The judge appears to have been swayed by the decision in BDO v BDO Unibank, (2013) as the only relevant decision—despite the availability of Cartier, a decision about the applicability of the court’s jurisdiction to international websites.
The criteria which Justice Arnold found were sufficient in Cartier were found in this case, along with several further objective criteria which pointed towards the site being aimed at the UK.
Justice Green appears to have made a strange conclusion: that one needs to look at the listing itself to conclude on targeting. That cannot be right as a blanket ruling—while an advert may point towards or away from a finding of targeting, the main thrust of the website must play a part: in this case, the availability of prices in pounds or euros and the apparent availability of shipping to the UK/EU applied across the board.
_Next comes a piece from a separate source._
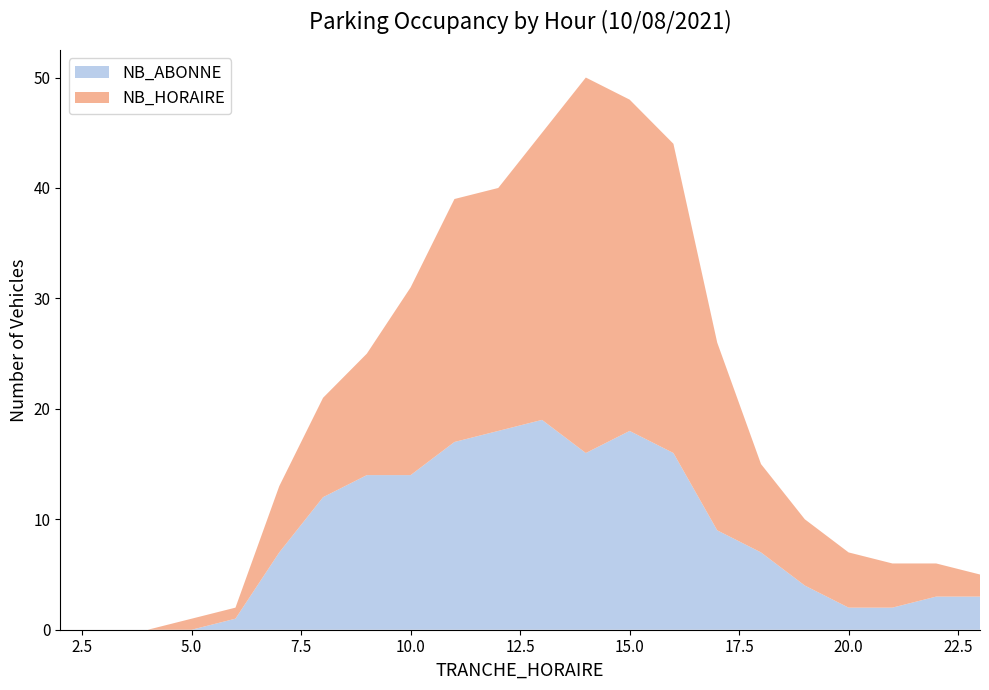

Reading left to right, transcribe all the data shown in this chart.

NB_HORAIRE: 2=0	3=0	4=0	5=1	6=1	7=6	8=9	9=11	10=17	11=22	12=22	13=26	14=34	15=30	16=28	17=17	18=8	19=6	20=5	21=4	22=3	23=2
NB_ABONNE: 2=0	3=0	4=0	5=0	6=1	7=7	8=12	9=14	10=14	11=17	12=18	13=19	14=16	15=18	16=16	17=9	18=7	19=4	20=2	21=2	22=3	23=3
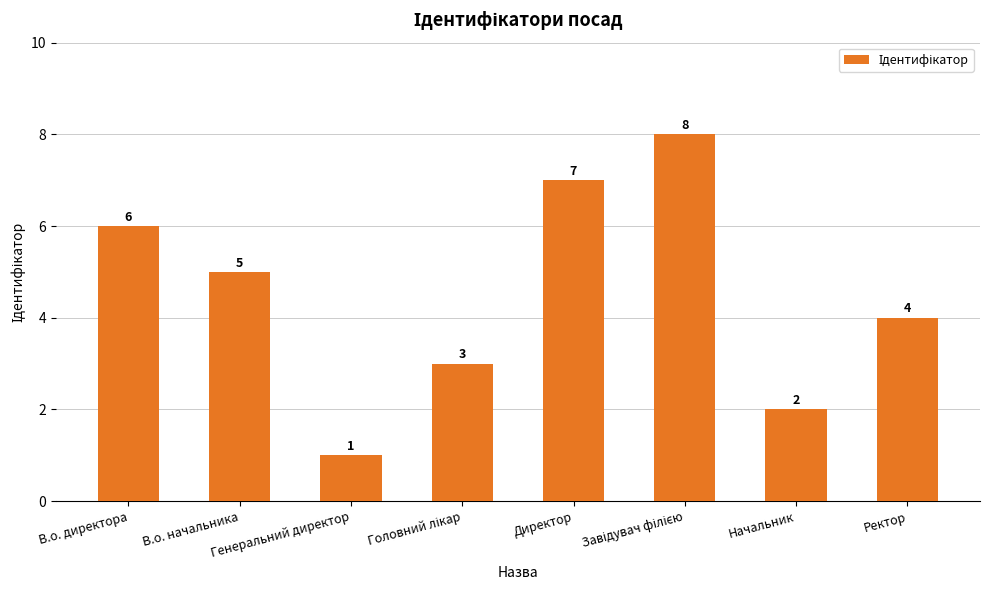

Is it true that the value at Ректор is 4?

True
To multiply the effect, the judge concluded that a clause in the terms of sale of items stating that all sales occurred in the US meant that the sales occurred in the US and there could be no liability elsewhere for the sales.
More questions than answers
The only way to possibly draw the threads together (if the Court is correct) would be if it found that Amazon was liable alongside the consumer for the importation of goods bearing the mark. If that were the case, the question would then be whether an individual could be liable for importation for personal uses, which this court seems to suggest cannot be the case. If that deprived the brand owner of the right to take action on sales, it would be a difficult pill to take.
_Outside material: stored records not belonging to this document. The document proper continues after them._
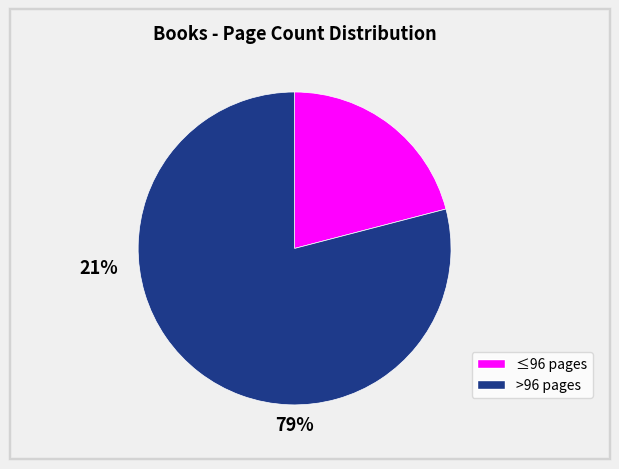

Is there any slice that represents more than half of the pie?

Yes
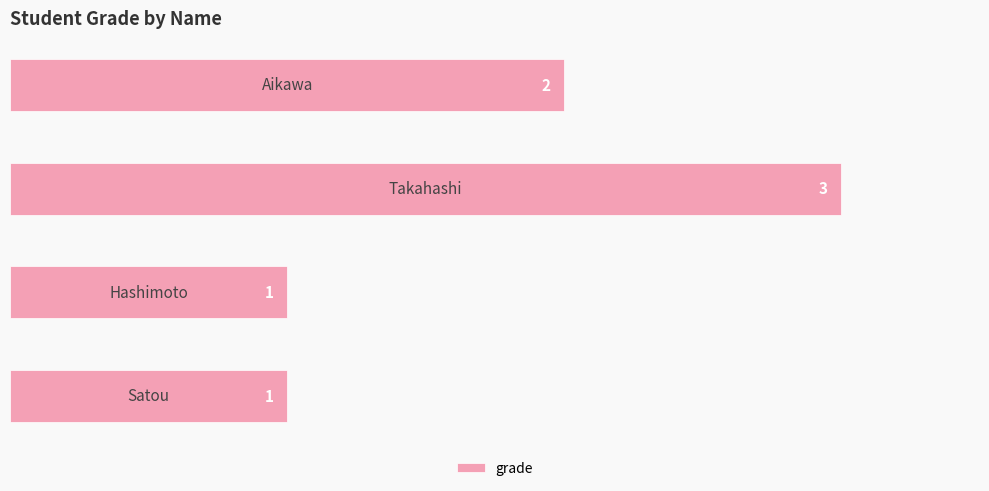

How many data points does each series have?

4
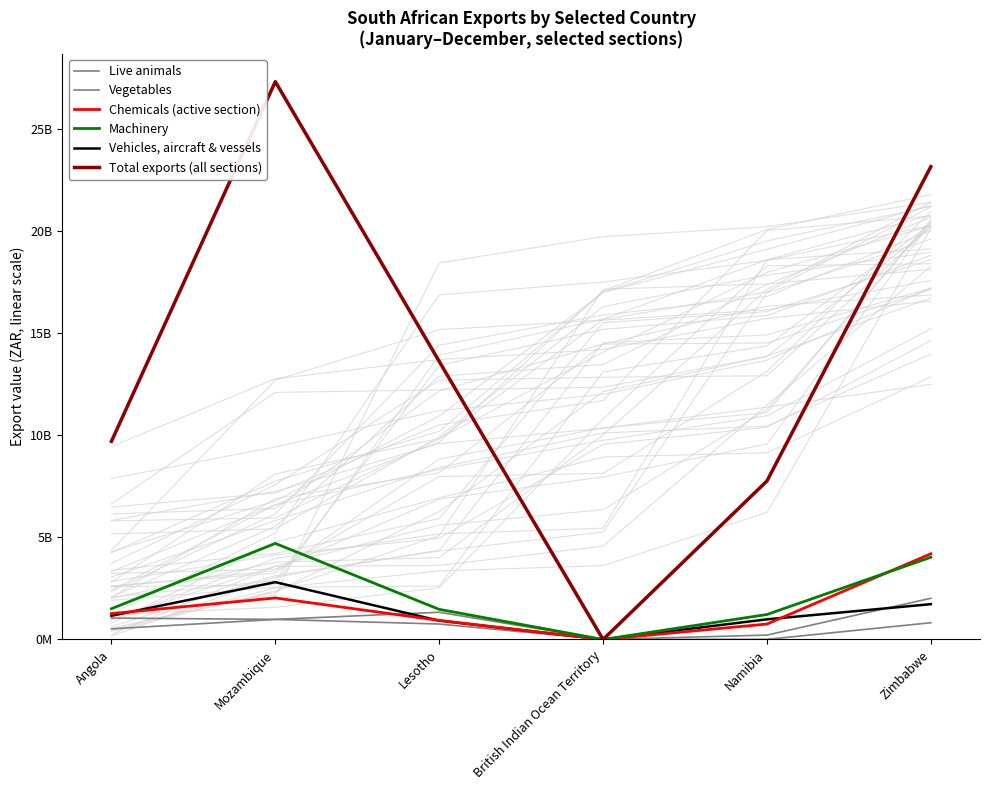

At which label does Live animals first exceed 756035439?

Mozambique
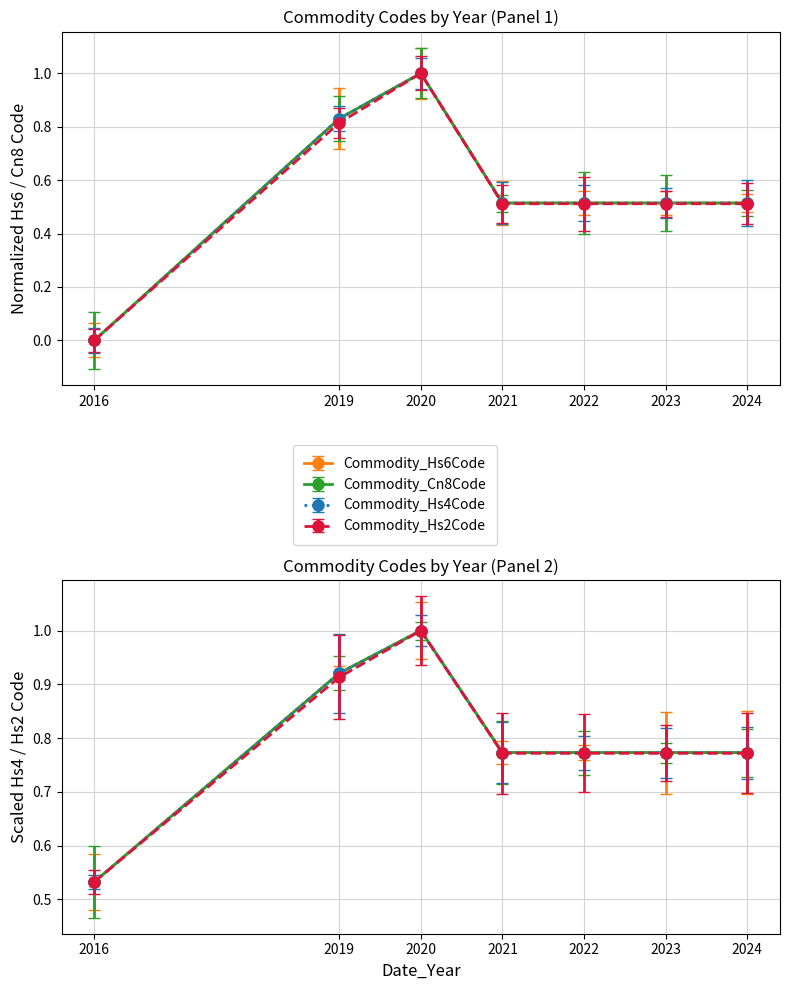

Is it true that Commodity_Hs2Code equals 0.0 at 2016?

True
But the terms in the user agreement for Amazon is likely to regulate only the contractual position of the purchaser and not preclude a claim for tortious acts by third parties. Merely saying in the terms and conditions that the sale occurs in the US does not preclude a finding (such as in Blomqvist) that it occurs in the UK/EU.
The decision produces more questions than answers but, if it is correct, it will throw out huge amounts of case law on targeting. If a website has lots of visitors from other countries so that the country in question is not a significant part of the visitor numbers, this case suggests it cannot be “targeting” and there is no relief.
It also suggests that if the website is selling to members of the public, it is not using the mark in the course of trade and there is no infringement; if they are using a subsidiary then only the subsidiary will be liable. It is a very worrying decision if it is followed.